> [Exercise details] Below are records with pictures in them; print them exactly, omitting the pictures.

> [Material supplied]
▼

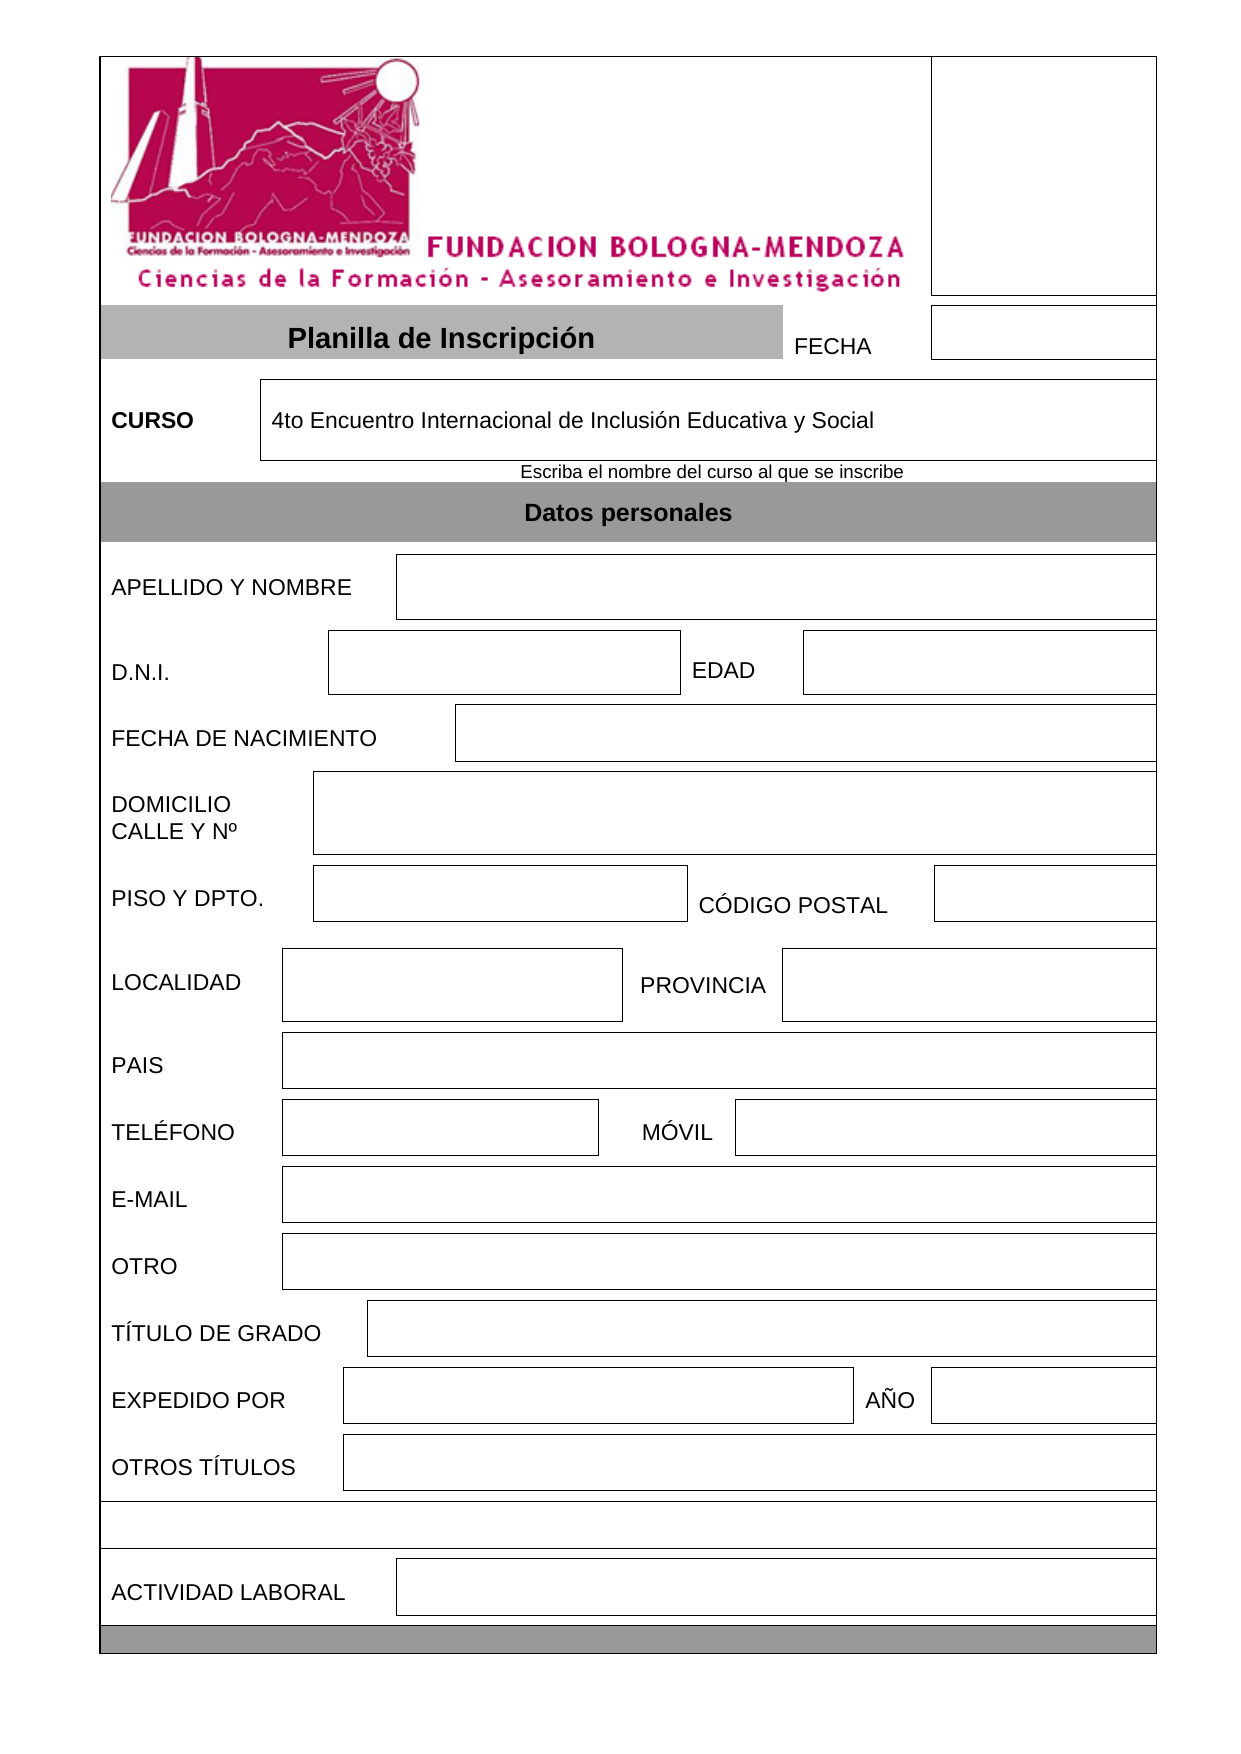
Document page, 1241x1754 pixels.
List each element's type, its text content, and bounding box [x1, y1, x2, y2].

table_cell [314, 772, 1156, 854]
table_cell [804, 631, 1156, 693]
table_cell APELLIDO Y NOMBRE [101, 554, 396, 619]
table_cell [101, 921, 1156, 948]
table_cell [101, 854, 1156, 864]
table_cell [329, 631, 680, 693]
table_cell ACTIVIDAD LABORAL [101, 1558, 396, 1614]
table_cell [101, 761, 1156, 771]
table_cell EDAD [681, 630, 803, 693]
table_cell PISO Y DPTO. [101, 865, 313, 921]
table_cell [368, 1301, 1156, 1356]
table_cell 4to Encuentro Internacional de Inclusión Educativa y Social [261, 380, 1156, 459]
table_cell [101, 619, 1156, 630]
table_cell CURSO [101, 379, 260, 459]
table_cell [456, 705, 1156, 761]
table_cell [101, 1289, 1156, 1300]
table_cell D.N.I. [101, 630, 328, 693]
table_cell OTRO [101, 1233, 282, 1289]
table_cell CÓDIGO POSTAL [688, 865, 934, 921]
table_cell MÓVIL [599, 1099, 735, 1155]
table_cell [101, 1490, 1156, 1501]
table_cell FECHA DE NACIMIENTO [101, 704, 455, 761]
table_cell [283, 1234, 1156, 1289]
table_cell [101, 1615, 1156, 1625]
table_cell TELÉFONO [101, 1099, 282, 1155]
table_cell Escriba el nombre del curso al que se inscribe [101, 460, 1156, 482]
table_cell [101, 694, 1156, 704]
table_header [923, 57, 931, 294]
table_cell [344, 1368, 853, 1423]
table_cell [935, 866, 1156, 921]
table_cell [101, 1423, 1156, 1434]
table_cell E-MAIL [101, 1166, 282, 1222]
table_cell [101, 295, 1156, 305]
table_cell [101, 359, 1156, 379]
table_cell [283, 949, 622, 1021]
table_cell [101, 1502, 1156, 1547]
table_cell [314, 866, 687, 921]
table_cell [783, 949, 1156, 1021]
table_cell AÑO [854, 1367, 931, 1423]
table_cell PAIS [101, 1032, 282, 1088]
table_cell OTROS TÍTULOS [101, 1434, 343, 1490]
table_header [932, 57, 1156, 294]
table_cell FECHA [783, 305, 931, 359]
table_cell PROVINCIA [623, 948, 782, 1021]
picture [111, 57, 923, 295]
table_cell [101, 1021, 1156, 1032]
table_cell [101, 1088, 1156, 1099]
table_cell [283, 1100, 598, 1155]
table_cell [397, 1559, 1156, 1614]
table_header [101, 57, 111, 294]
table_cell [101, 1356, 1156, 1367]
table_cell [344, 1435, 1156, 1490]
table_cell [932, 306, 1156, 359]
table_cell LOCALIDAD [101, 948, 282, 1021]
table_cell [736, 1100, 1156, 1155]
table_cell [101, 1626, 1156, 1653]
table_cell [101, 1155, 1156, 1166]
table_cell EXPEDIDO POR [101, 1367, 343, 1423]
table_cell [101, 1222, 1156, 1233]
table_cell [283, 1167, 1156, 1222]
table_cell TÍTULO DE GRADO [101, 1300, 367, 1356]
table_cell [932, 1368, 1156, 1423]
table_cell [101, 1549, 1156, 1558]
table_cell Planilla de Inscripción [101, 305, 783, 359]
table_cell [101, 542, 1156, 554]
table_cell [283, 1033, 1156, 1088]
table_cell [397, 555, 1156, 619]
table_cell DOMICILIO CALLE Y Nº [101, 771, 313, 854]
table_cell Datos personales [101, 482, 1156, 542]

▲

> [Result of the exercise]
Document page, 1241x1754 pixels.
List each element's type, its text content, and bounding box [x1, y1, x2, y2].

table_cell [314, 772, 1156, 854]
table_cell [804, 631, 1156, 693]
table_cell APELLIDO Y NOMBRE [101, 554, 396, 619]
table_cell [101, 921, 1156, 948]
table_cell [101, 854, 1156, 864]
table_cell [329, 631, 680, 693]
table_cell ACTIVIDAD LABORAL [101, 1558, 396, 1614]
table_cell [101, 761, 1156, 771]
table_cell EDAD [681, 630, 803, 693]
table_cell PISO Y DPTO. [101, 865, 313, 921]
table_cell [368, 1301, 1156, 1356]
table_cell 4to Encuentro Internacional de Inclusión Educativa y Social [261, 380, 1156, 459]
table_cell [101, 619, 1156, 630]
table_cell CURSO [101, 379, 260, 459]
table_cell [456, 705, 1156, 761]
table_cell [101, 1289, 1156, 1300]
table_cell D.N.I. [101, 630, 328, 693]
table_cell OTRO [101, 1233, 282, 1289]
table_cell CÓDIGO POSTAL [688, 865, 934, 921]
table_cell MÓVIL [599, 1099, 735, 1155]
table_cell [101, 1490, 1156, 1501]
table_cell FECHA DE NACIMIENTO [101, 704, 455, 761]
table_cell [283, 1234, 1156, 1289]
table_cell [101, 1615, 1156, 1625]
table_cell TELÉFONO [101, 1099, 282, 1155]
table_cell Escriba el nombre del curso al que se inscribe [101, 460, 1156, 482]
table_cell [101, 694, 1156, 704]
table_header [923, 57, 931, 294]
table_cell [344, 1368, 853, 1423]
table_cell [935, 866, 1156, 921]
table_cell [101, 1423, 1156, 1434]
table_cell E-MAIL [101, 1166, 282, 1222]
table_cell [101, 295, 1156, 305]
table_cell [101, 359, 1156, 379]
table_cell [283, 949, 622, 1021]
table_cell [101, 1502, 1156, 1547]
table_cell [314, 866, 687, 921]
table_cell [783, 949, 1156, 1021]
table_cell AÑO [854, 1367, 931, 1423]
table_cell PAIS [101, 1032, 282, 1088]
table_cell OTROS TÍTULOS [101, 1434, 343, 1490]
table_header [932, 57, 1156, 294]
table_cell FECHA [783, 305, 931, 359]
table_cell PROVINCIA [623, 948, 782, 1021]
picture [111, 57, 923, 295]
table_cell [101, 1021, 1156, 1032]
table_cell [101, 1088, 1156, 1099]
table_cell [283, 1100, 598, 1155]
table_cell [397, 1559, 1156, 1614]
table_header [101, 57, 111, 294]
table_cell [101, 1356, 1156, 1367]
table_cell [344, 1435, 1156, 1490]
table_cell [932, 306, 1156, 359]
table_cell LOCALIDAD [101, 948, 282, 1021]
table_cell [736, 1100, 1156, 1155]
table_cell [101, 1626, 1156, 1653]
table_cell [101, 1155, 1156, 1166]
table_cell EXPEDIDO POR [101, 1367, 343, 1423]
table_cell [101, 1222, 1156, 1233]
table_cell [283, 1167, 1156, 1222]
table_cell TÍTULO DE GRADO [101, 1300, 367, 1356]
table_cell [932, 1368, 1156, 1423]
table_cell [101, 1549, 1156, 1558]
table_cell Planilla de Inscripción [101, 305, 783, 359]
table_cell [101, 542, 1156, 554]
table_cell [283, 1033, 1156, 1088]
table_cell [397, 555, 1156, 619]
table_cell DOMICILIO CALLE Y Nº [101, 771, 313, 854]
table_cell Datos personales [101, 482, 1156, 542]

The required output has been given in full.